■ Passage given
Summary:
Indian stock markets ended flat, but several stocks saw sharp moves driven by earnings, growth outlook, and sector-specific triggers. Godrej Industries share price, Tejas Networks, and Polycab India emerged as top gainers, while KPIT Technologies and Godrej Consumer Products slipped on margin concerns. Investors are also tracking AI stock trends and earnings-led momentum in the broader market.
The Indian equity benchmark indices closed flat on Thursday due to the fall in crude oil prices and the optimism regarding a potential resolution of the standoff between the United States and Iran. The Nifty 50 was marginally positive at 24,360.35, whereas the Sensex was trading at 77,972 in the morning session. Equities experienced some volatility throughout the day since both the benchmark indices saw a gain of almost 1.2% in the previous trading session.
As far as the Asian equities markets are concerned, they traded with a positive bias following news that the United States and Iran may have reached an understanding in resolving the issue and thereby resulting in a decline of almost 7.8% in the crude oil prices. The benchmark oil price Brent crude fell to about $102 per barrel mark in the Asian session. The reduction in crude oil prices is good for India, since the country is among the biggest oil consumers. The decline in crude prices means lower inflation rates and also contributes to growth as well as profitability.
In the overall market, many Nifty 500 stocks experienced strong movements because of various reasons.
On May 7, Godrej Industries was amongst the major gainers in the Nifty 500 index due to its stock rally of around 18%. This company acts as the holding entity of the diversified Godrej Group involved in chemicals, real estate, consumer goods, agriculture, and financial services segments.
The stock saw significant increase in trading volumes at 11.9 lakh stocks against its 30 days' average trading volume of 4.2 lakh stocks.
This was in reaction to the group having laid out a strategic growth roadmap for its operations for the coming years. According to the Godrej Group, it expects more than 15% sales growth per year and 20% earnings per share growth over the coming five years. Moreover, it plans to achieve nearly 18% return on equity in each of its verticals while expecting a combined market capitalisation of ₹5 lakh crore.

■ Provided records
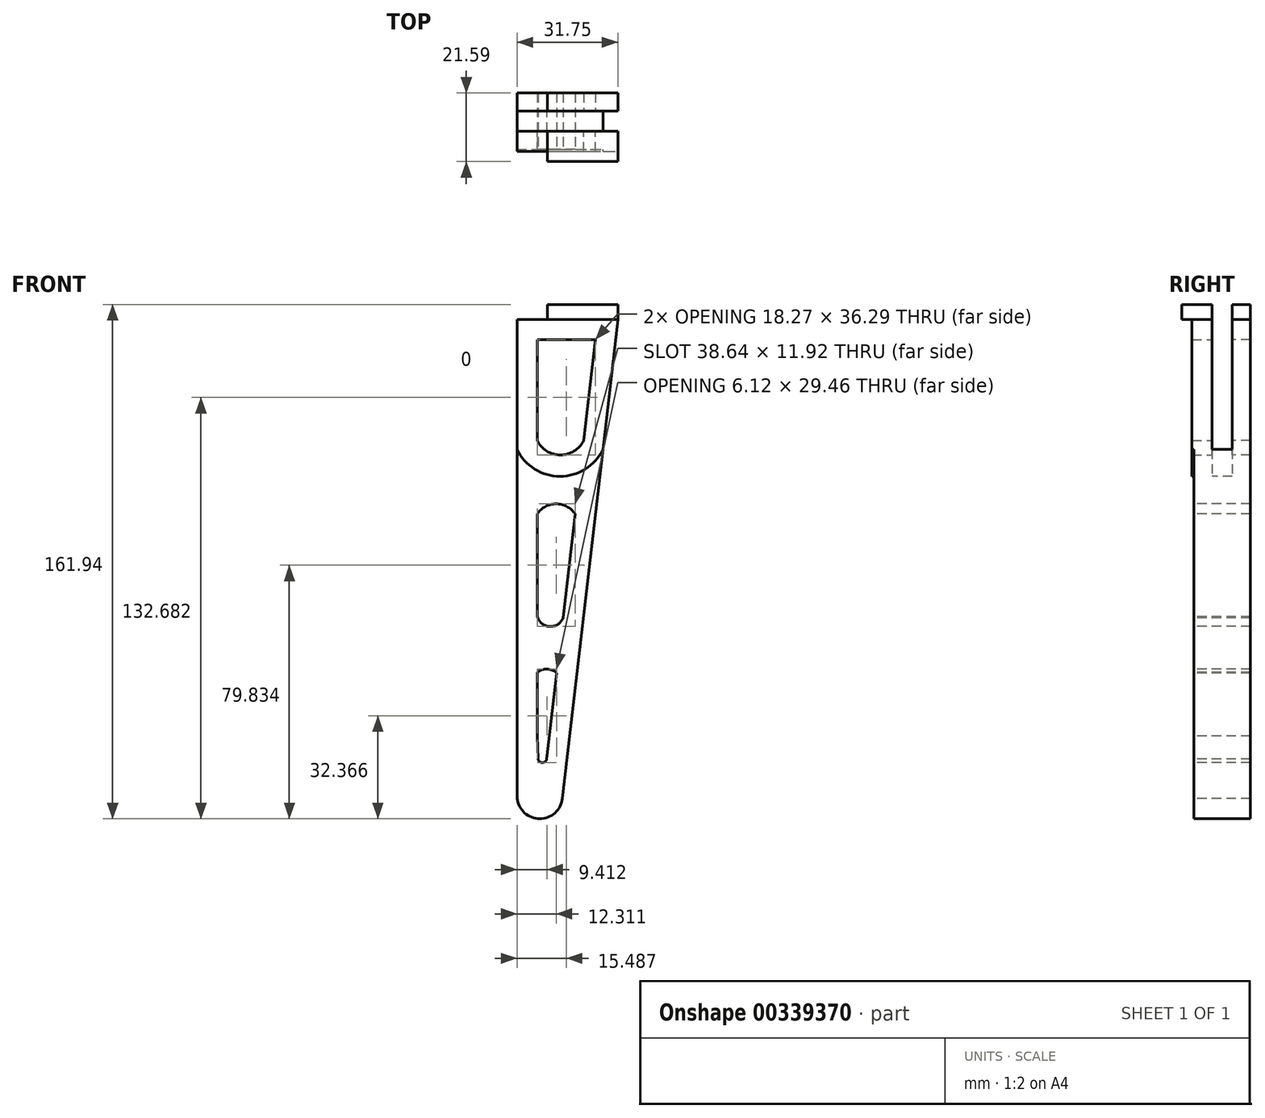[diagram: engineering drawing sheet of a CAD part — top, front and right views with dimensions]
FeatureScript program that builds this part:
annotation { "Feature Type Name" : "Feature", "Feature Type Description" : "" }
export const myFeature = defineFeature(function(context is Context, id is Id, definition is map)
    precondition{}
    {
        {
            var Q0;
            Q0=qCreatedBy(makeId("Front.planeOp"),FACE);
            var sketch = newSketch(context, id + "F0", { "sketchPlane" : qUnion([Q0])});
            skLineSegment(sketch, "E0", {"start": v(-10.93, 0) * mm, "end": v(-10.93, 75.4) * mm});
            skLineSegment(sketch, "E1.MirrorCS", {"start": v(-10.93, 0) * mm, "end": v(-10.93, -75.4) * mm});
            skLineSegment(sketch, "E2", {"start": v(-10.93, 75.4) * mm, "end": v(20.82, 75.4) * mm});
            skLineSegment(sketch, "E3", {"start": v(3.36, -75.4) * mm, "end": v(20.82, 75.4) * mm});
            skArc(sketch, "E4", {"start": v(-10.93, -75.4) * mm, "mid": v(-3.79, -81.77) * mm, "end": v(3.36, -75.4) * mm});
            skLineSegment(sketch, "E5", {"start": v(20.82, 75.4) * mm, "end": v(20.82, 80.17) * mm});
            skLineSegment(sketch, "E6", {"start": v(20.82, 80.17) * mm, "end": v(-1.4, 80.17) * mm});
            skLineSegment(sketch, "E7", {"start": v(-1.4, 80.17) * mm, "end": v(-1.4, 75.4) * mm});
            skLineSegment(sketch, "E8.0", {"start": v(-0.78, -55.94) * mm, "end": v(1.54, -35.87) * mm});
            skLineSegment(sketch, "E8.1", {"start": v(-4.58, 69.06) * mm, "end": v(13.7, 69.06) * mm});
            skLineSegment(sketch, "E8.3", {"start": v(-4.58, 0) * mm, "end": v(-4.58, -18.1) * mm});
            skLineSegment(sketch, "E8.4", {"start": v(-4.58, 0) * mm, "end": v(-4.58, 14.2) * mm});
            skLineSegment(sketch, "E9", {"start": v(-4.58, 69.06) * mm, "end": v(-4.58, 37.3) * mm});
            skArc(sketch, "E10", {"start": v(-4.58, 37.3) * mm, "mid": v(2.72, 32.77) * mm, "end": v(10.02, 37.3) * mm});
            skLineSegment(sketch, "E11.trimOffspring", {"start": v(-4.58, 37.3) * mm, "end": v(-4.58, 69.06) * mm});
            skLineSegment(sketch, "E12.trimOffspring", {"start": v(10.02, 37.3) * mm, "end": v(13.7, 69.06) * mm});
            skArc(sketch, "E13", {"start": v(7.34, 14.2) * mm, "mid": v(1.38, 17.38) * mm, "end": v(-4.58, 14.2) * mm});
            skPoint(sketch, "E13.startSnap0", {"position": v(-4.58, 14.2) * mm});
            skPoint(sketch, "E14.orphan", {"position": v(-4.58, 28.4) * mm});
            skLineSegment(sketch, "E15", {"start": v(-0.78, -55.94) * mm, "end": v(-1.6, -62.95) * mm});
            skLineSegment(sketch, "E16", {"start": v(-4.36, -62.94) * mm, "end": v(-4.58, -55.76) * mm});
            skArc(sketch, "E17", {"start": v(-4.58, -18.1) * mm, "mid": v(-0.7, -21.26) * mm, "end": v(3.55, -18.59) * mm});
            skArc(sketch, "E18", {"start": v(1.54, -35.87) * mm, "mid": v(-1.49, -34.67) * mm, "end": v(-4.58, -35.72) * mm});
            skArc(sketch, "E19", {"start": v(-4.36, -62.94) * mm, "mid": v(-2.98, -64.13) * mm, "end": v(-1.6, -62.95) * mm});
            skLineSegment(sketch, "E20.trimOffspring", {"start": v(-4.58, -35.72) * mm, "end": v(-4.58, -55.76) * mm});
            skLineSegment(sketch, "E21.trimOffspring", {"start": v(3.55, -18.59) * mm, "end": v(7.34, 14.2) * mm});
            skArc(sketch, "E22", {"start": v(-10.93, 34.5) * mm, "mid": v(2.58, 26.06) * mm, "end": v(16.08, 34.5) * mm});
            skSolve(sketch);
        }
        {
            var Q0;
            {var subQ0=sQuery(id+"F0.wireOp",EDGE,"E1.MirrorCS");Q0=makeQuery(id+"F0.imprint","IMPRINT",FACE,{"disambiguationData":[TD([[makeQuery(id+"F0.imprint","IMPRINT",EDGE,{"derivedFrom":subQ0}),1.0]])]});}
            extrude(context, id + "F1", {"entities" : qUnion([Q0]), "oppositeDirection" : true, "depth" : 8.9 * mm, "hasSecondDirection" : true, "secondDirectionOppositeDirection" : false, "secondDirectionDepth" : 6.35 * mm});
        }
        {
            var Q0;
            Q0=makeQuery(id+"F0.imprint","IMPRINT",FACE,{"disambiguationData":[TD([[makeQuery(id+"F0.imprint","IMPRINT",EDGE,{"derivedFrom":sQuery(id+"F0.wireOp",EDGE,"E8.1")}),1.0]])]});
            extrude(context, id + "F2", {"entities" : qUnion([Q0]), "operationType" : NewBodyOperationType.ADD, "depth" : 9.52 * mm, "hasSecondDirection" : true, "secondDirectionOppositeDirection" : false, "secondDirectionDepth" : 3.17 * mm});
        }
        {
            var Q0;
            {var subQ0=sQuery(id+"F0.wireOp",EDGE,"E5");Q0=makeQuery(id+"F0.imprint","IMPRINT",FACE,{"disambiguationData":[TD([[makeQuery(id+"F0.imprint","IMPRINT",EDGE,{"derivedFrom":subQ0}),1.0]])]});}
            var Q1;
            Q1=makeQuery(id+"F2.opExtrude","CAP_FACE",FACE,{"disambiguationData":[OSD([sQuery(id+"F0.wireOp",EDGE,"E0"),sQuery(id+"F0.wireOp",EDGE,"E2"),sQuery(id+"F0.wireOp",EDGE,"E3"),sQuery(id+"F0.wireOp",EDGE,"E8.1"),sQuery(id+"F0.wireOp",EDGE,"E10"),sQuery(id+"F0.wireOp",EDGE,"E11.trimOffspring"),sQuery(id+"F0.wireOp",EDGE,"E12.trimOffspring"),sQuery(id+"F0.wireOp",EDGE,"E22")])],"isStart":true});
            var Q2;
            Q2=makeQuery(id+"F2.opExtrude","CAP_FACE",FACE,{"disambiguationData":[OSD([sQuery(id+"F0.wireOp",EDGE,"E0"),sQuery(id+"F0.wireOp",EDGE,"E2"),sQuery(id+"F0.wireOp",EDGE,"E3"),sQuery(id+"F0.wireOp",EDGE,"E8.1"),sQuery(id+"F0.wireOp",EDGE,"E10"),sQuery(id+"F0.wireOp",EDGE,"E11.trimOffspring"),sQuery(id+"F0.wireOp",EDGE,"E12.trimOffspring"),sQuery(id+"F0.wireOp",EDGE,"E22")])],"isStart":true});
            extrude(context, id + "F3", {"entities" : qUnion([Q0]), "operationType" : NewBodyOperationType.ADD, "endBoundEntityFace" : qUnion([Q1]), "depth" : 12.7 * mm, "hasSecondDirection" : true, "secondDirectionBound" : SecondDirectionBoundingType.UP_TO_SURFACE, "secondDirectionOppositeDirection" : false, "secondDirectionBoundEntityFace" : qUnion([Q2]), "secondDirectionDepth" : 12.7 * mm});
        }
        {
            var Q0;
            Q0=makeQuery(id+"F1.opExtrude","SWEPT_BODY",BODY,{"disambiguationData":[OSD([sQuery(id+"F0.wireOp",EDGE,"E0"),sQuery(id+"F0.wireOp",EDGE,"E1.MirrorCS"),sQuery(id+"F0.wireOp",EDGE,"E3"),sQuery(id+"F0.wireOp",EDGE,"E4"),sQuery(id+"F0.wireOp",EDGE,"E8.0"),sQuery(id+"F0.wireOp",EDGE,"E8.3"),sQuery(id+"F0.wireOp",EDGE,"E8.4"),sQuery(id+"F0.wireOp",EDGE,"E13"),sQuery(id+"F0.wireOp",EDGE,"E15"),sQuery(id+"F0.wireOp",EDGE,"E16"),sQuery(id+"F0.wireOp",EDGE,"E17"),sQuery(id+"F0.wireOp",EDGE,"E18"),sQuery(id+"F0.wireOp",EDGE,"E19"),sQuery(id+"F0.wireOp",EDGE,"E20.trimOffspring"),sQuery(id+"F0.wireOp",EDGE,"E21.trimOffspring"),sQuery(id+"F0.wireOp",EDGE,"E22")])]});
            var Q1;
            Q1=qCreatedBy(makeId("Front.planeOp"),FACE);
            mirror(context, id + "F4", {"operationType" : NewBodyOperationType.ADD, "entities" : qUnion([Q0]), "mirrorPlane" : qUnion([Q1])});
        }
        {
            var Q0;
            Q0=makeQuery(id+"F4.opPattern","COPY",FACE,{"derivedFrom":makeQuery(id+"F2.opExtrude","CAP_FACE",FACE,{"disambiguationData":[OSD([sQuery(id+"F0.wireOp",EDGE,"E0"),sQuery(id+"F0.wireOp",EDGE,"E2"),sQuery(id+"F0.wireOp",EDGE,"E3"),sQuery(id+"F0.wireOp",EDGE,"E8.1"),sQuery(id+"F0.wireOp",EDGE,"E10"),sQuery(id+"F0.wireOp",EDGE,"E11.trimOffspring"),sQuery(id+"F0.wireOp",EDGE,"E12.trimOffspring"),sQuery(id+"F0.wireOp",EDGE,"E22")])],"isStart":false}),"instanceName":"1"});
            var Q1;
            Q1=makeQuery(id+"F4.opPattern","COPY",FACE,{"derivedFrom":makeQuery(id+"F3.opExtrude","CAP_FACE",FACE,{"disambiguationData":[OSD([sQuery(id+"F0.wireOp",EDGE,"E2"),sQuery(id+"F0.wireOp",EDGE,"E5"),sQuery(id+"F0.wireOp",EDGE,"E6"),sQuery(id+"F0.wireOp",EDGE,"E7")])],"isStart":false}),"instanceName":"1"});
            var Q2;
            Q2=makeQuery(id+"F1.opExtrude","CAP_FACE",FACE,{"disambiguationData":[OSD([sQuery(id+"F0.wireOp",EDGE,"E0"),sQuery(id+"F0.wireOp",EDGE,"E1.MirrorCS"),sQuery(id+"F0.wireOp",EDGE,"E3"),sQuery(id+"F0.wireOp",EDGE,"E4"),sQuery(id+"F0.wireOp",EDGE,"E8.0"),sQuery(id+"F0.wireOp",EDGE,"E8.3"),sQuery(id+"F0.wireOp",EDGE,"E8.4"),sQuery(id+"F0.wireOp",EDGE,"E13"),sQuery(id+"F0.wireOp",EDGE,"E15"),sQuery(id+"F0.wireOp",EDGE,"E16"),sQuery(id+"F0.wireOp",EDGE,"E17"),sQuery(id+"F0.wireOp",EDGE,"E18"),sQuery(id+"F0.wireOp",EDGE,"E19"),sQuery(id+"F0.wireOp",EDGE,"E20.trimOffspring"),sQuery(id+"F0.wireOp",EDGE,"E21.trimOffspring"),sQuery(id+"F0.wireOp",EDGE,"E22")])],"isStart":false});
            extrude(context, id + "F5", {"entities" : qUnion([Q0, Q1]), "operationType" : NewBodyOperationType.REMOVE, "endBound" : BoundingType.UP_TO_SURFACE, "oppositeDirection" : true, "endBoundEntityFace" : qUnion([Q2]), "depth" : 25.4 * mm});
        }
    });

■ Exercise instructions
1) Answer these questions from the market report:
(a) At what level did the Nifty 50 stand?
(b) To about what price per barrel did Brent crude fall in the Asian session?
(c) What was the trading volume of Godrej Industries stock, and what was its 30-day average?
2) Output the lines of the rows from their start through the line holding "var sketch = newSketch(context, id", inclusive, as a JSON list of strings with one string per line and blank lines omitted. Leave the pictures out.
The rows have no connection to the market report.

■ Solutions
1)
(a) 24,360.35
(b) About $102 per barrel
(c) 11.9 lakh stocks, against a 30-day average of 4.2 lakh stocks

2)
[
  "[diagram: engineering drawing sheet of a CAD part — top, front and right views with dimensions]",
  "FeatureScript program that builds this part:",
  "annotation { \"Feature Type Name\" : \"Feature\", \"Feature Type Description\" : \"\" }",
  "export const myFeature = defineFeature(function(context is Context, id is Id, definition is map)",
  "    precondition{}",
  "    {",
  "        {",
  "            var Q0;",
  "            Q0=qCreatedBy(makeId(\"Front.planeOp\"),FACE);",
  "            var sketch = newSketch(context, id + \"F0\", { \"sketchPlane\" : qUnion([Q0])});"
]